30. The term ‘use’ in this context does not necessarily require a strict tracing approach to the application of the borrowed money (see FC of T v. JD Roberts; FC of T v. Smith 92 ATC 4380; (1992) 23 ATR 494). Rather, the characterisation of interest on borrowed money (and the purpose of the borrowing) is ascertained by reference to the advantages sought from the use of the borrowed funds. In Kidston Goldmines Ltd v. FC of T 91 ATC 4538 at 4545-6; (1991) 22 ATR 168 at 176-7, Hill J. stated:
‘In most cases, the purpose of the borrowing will be ascertained from the use to which the borrowed funds were put…

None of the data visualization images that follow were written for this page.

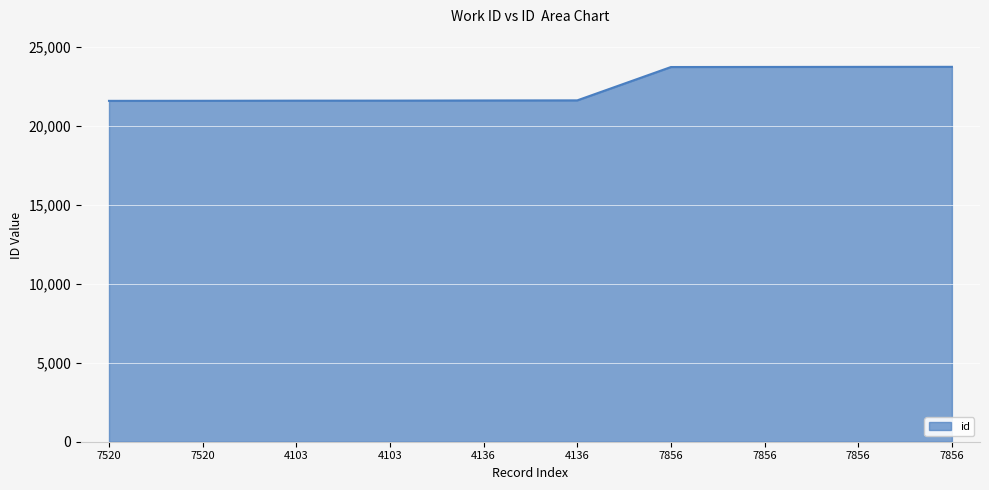

What is the average value?

22442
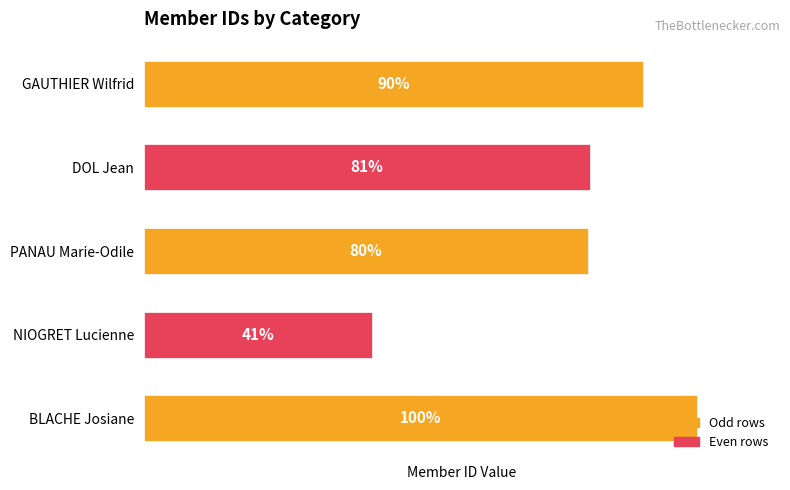

Does the chart contain any negative values?

No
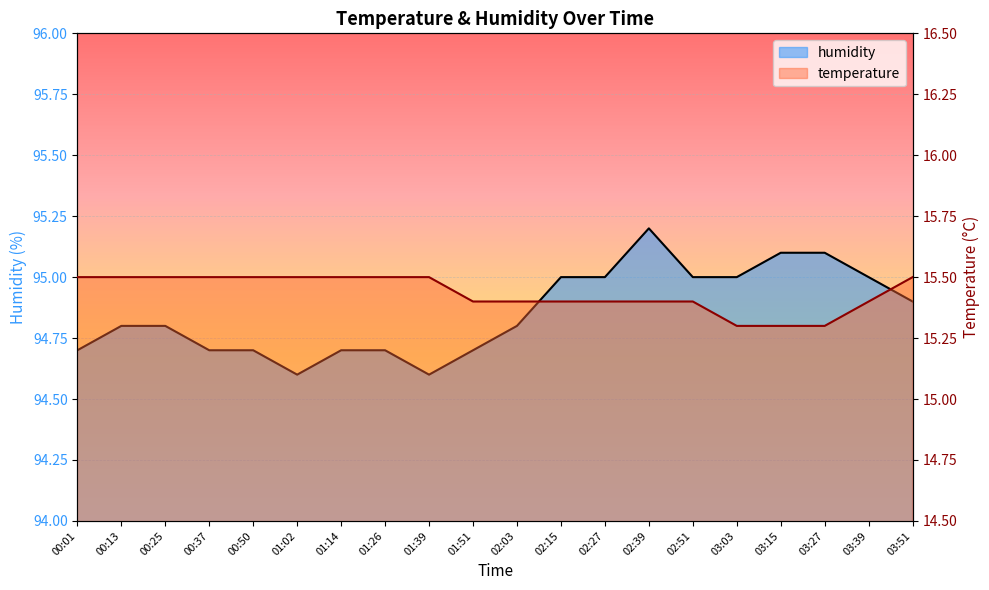

Which series has the largest total across all categories?

humidity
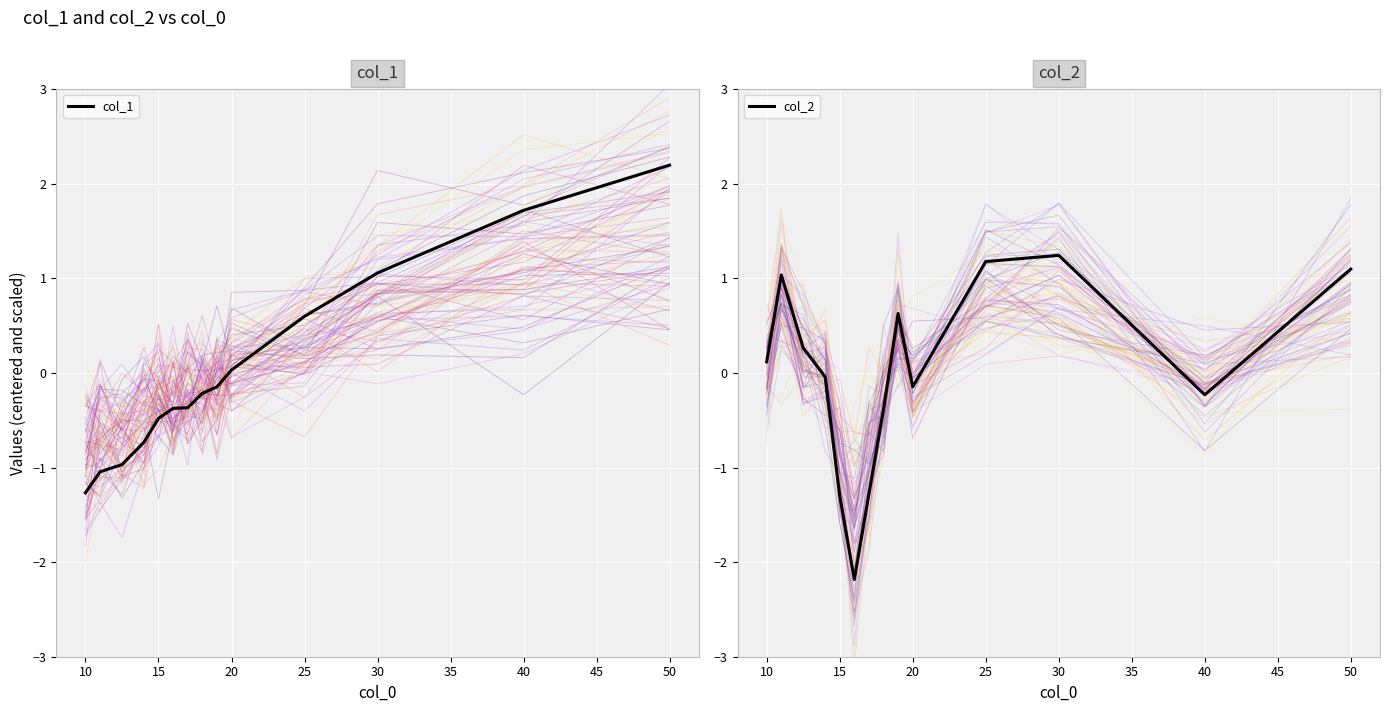

The value of col_1 at 50 is 2.2. True or false?

True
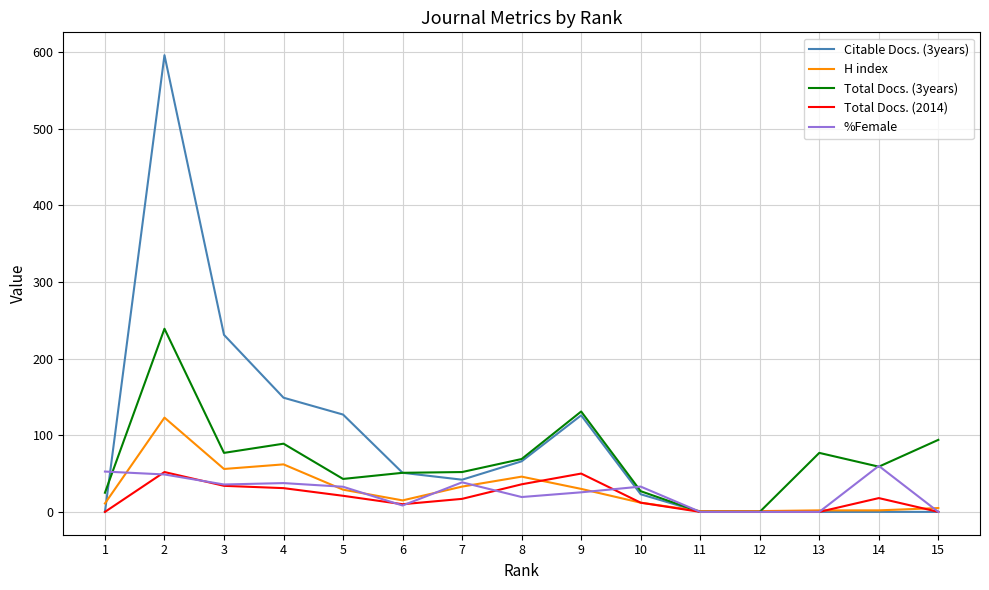

What is the approximate value of H index at 6?

15.0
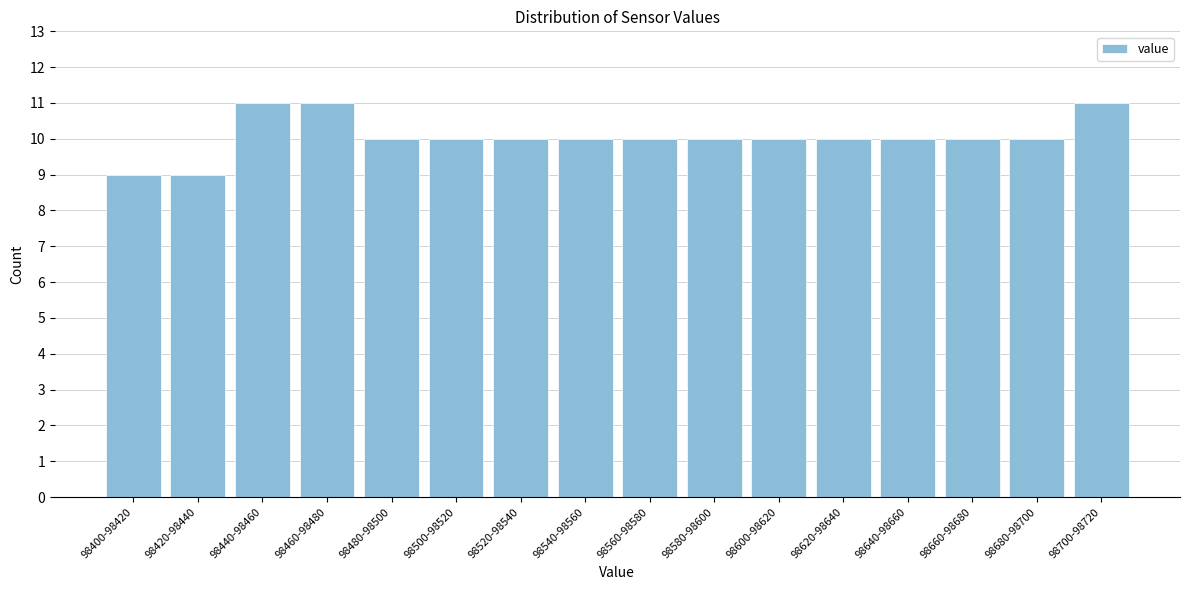

Reading left to right, list all the values displayed in this chart.

9	9	11	11	10	10	10	10	10	10	10	10	10	10	10	11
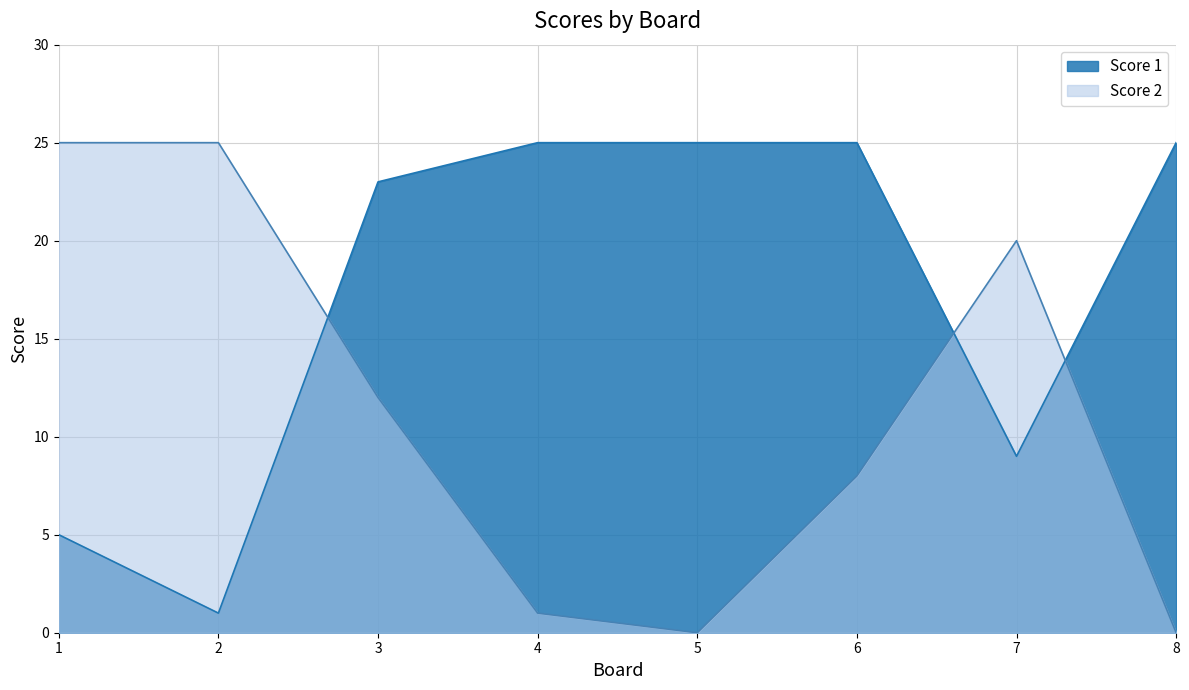

List the series in order of their peak value, lowest first.

Score 1, Score 2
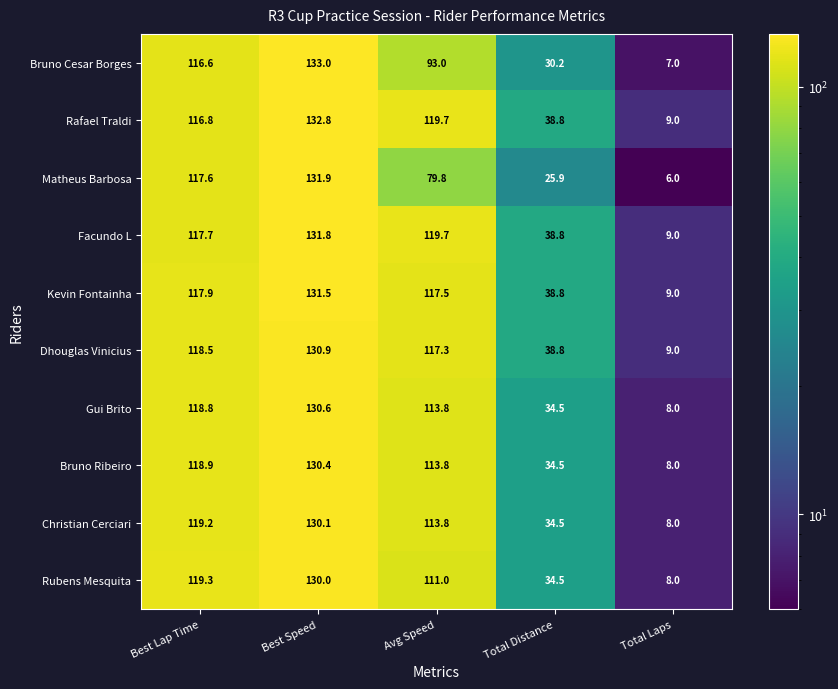

How many series are shown in this chart?

10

To be deductible the outgoing, or in a case of apportionment a part of an indivisible outgoing, must be seen to be incidental and relevant to the activity which is directed to the gaining or production of assessable income. In the normal case, the fact that funds borrowed have been borrowed for the purpose of that activity and can still, in the year of income in which the deduction is claimed, be seen as having that purpose, will lead readily to the conclusion that the interest will be incidental and relevant to the income producing activity. Again, in the usual case the application of funds for an income producing purpose will demonstrate the relevant connection between the outgoing and the income producing activity. Indeed there is much to be said for the view that the tests of purpose and application of funds are but two sides of the one matter.’
It is all about what the borrowed money was used for not where the loan is secured. But what you have to be very careful about is that the banks don’t on the sale of your old house pay out the loans then redraw funds to pay for your new home. Even if they did this by accident or for just a minute the ATO would consider the deductible debt to be fully repaid and then test what the redraw was for and of course that would be for private use. Its all about cash flowing in and out of the accounts.
Make sure the top up is in a separate loan of course.